Mann verkauft sein Haus und begeht einen entscheidenden Fehler

Doch im Jahr 2016 macht er einen Fehler, den er heute bereut. „Es war mein erster Hausverkauf“, sagt er auf die Fragen vom Amtsrichter Dr. Florian Matthey-Prakash. Das Angebot kann er nicht ablehnen. Für 425 000 Euro wechselt das Haus an der Saale den Besitzer. Ein schöner Gewinn.

Doch den hätte A. dem Hanauer Finanzamt besser melden sollen, denn der Gesetzgeber will eben den Spekulanten einen Riegel vorschieben.
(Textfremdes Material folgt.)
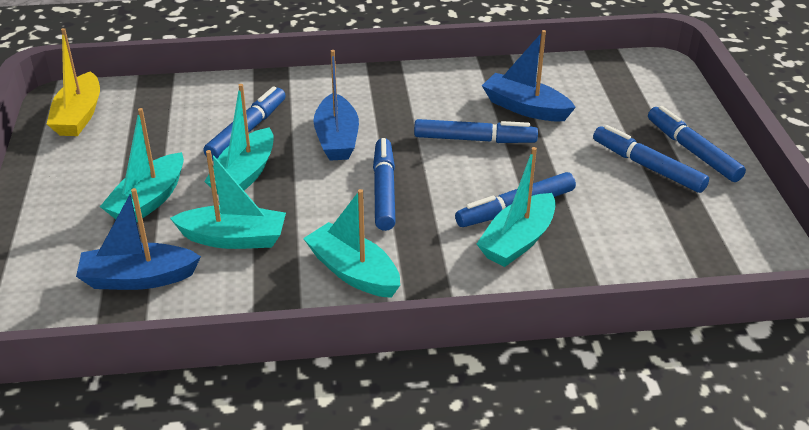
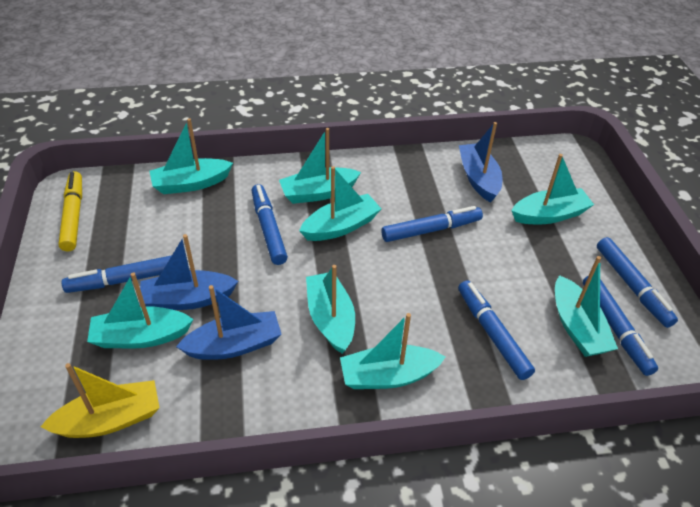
turquoise boat: [100,108,184,222] [170,150,286,249] [204,84,274,194] [303,189,400,298] [477,147,556,267] = 5 -> [87,272,194,348] [149,118,233,194] [279,128,361,204] [299,166,381,241] [306,265,355,354] [340,313,446,389] [511,154,594,225] [555,256,618,357] = 8
yellow marker: none = 0 -> [58,171,82,251] = 1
Und daher beträgt die Spekulationsfrist beim Immobilienverkauf zehn Jahre. Der Gewinn aus dem Verkauf ist nicht zu versteuern, wenn zwischen Anschaffung und Verkauf mindestens zehn Jahre liegen.

Steuerfahnder wird auf Immobilienverkauf aufmerksam

Das hat A. nicht gewusst. Sein Steuerberater offensichtlich auch nicht. Und so flattert ihm eines Tages ein Brief mit der Anzeige ins Haus. Denn in Sachsen-Anhalt wird ein Steuerfahnder auf die Transaktion aufmerksam. „In Halle gibt es im Immobilienbereich derzeit ziemlich hohe Gewinne“, berichtet der Fahnder als Zeuge. Die Sache mit Herrn A. sei jedoch ein „Zufallsfund“ gewesen.

„Ich habe gesehen, dass der Verkäufer aus Hanau kommt und dann beim Finanzamt mal nachgefragt“, berichtet er. Und das war eben der Fehler. A. hätte den Gewinn angeben und die Spekulationssteuer zahlen müssen. Die haben die Hanauer Beamten dann exakt berechnet und einen neuen Steuerbescheid erlassen.

Angeklagtem drohte sogar eine Freiheitsstrafe

Vor dem Amtsgericht hat A. aber keine Rechnung mehr offen. Er hat bereits alles an den Fiskus überwiesen. Bleibt aber noch die Strafsache. Und damit ist eigentlich nicht zu spaßen, denn auf Steuerhinterziehung stehen Geldstrafe oder Freiheitsstrafe bis zu fünf Jahren.

Nein, Herr A. muss nicht hinter Gitter. Aber ein bisschen von seinem Gewinn muss er doch abgeben. „Sie erhalten dann Post vom Gericht und eine Zahlungsaufforderung“, erklärt der Amtsrichter. „Wenn Sie das Geld dann innerhalb von sechs Monaten zahlen – dann ist die Sache erledigt.“

Steuerhinterziehung: Mann muss stattliche Geldstrafe zahlen

Und die Zahl ist recht hoch, Recht und Gesetz aber angemessen. Denn es soll auch ein wenig „wehtun“, wenn jemand „Vater Staat“ um die Fichte führen will. 30 000 Euro beträgt die Geldauflage, dann wird das Verfahren wegen „geringer Schuld“ eingestellt.

Sollte Herr A. jemals wieder ein Immobiliengeschäft machen – dann sicherlich mit einem anderen, sachkundigen Steuerberater.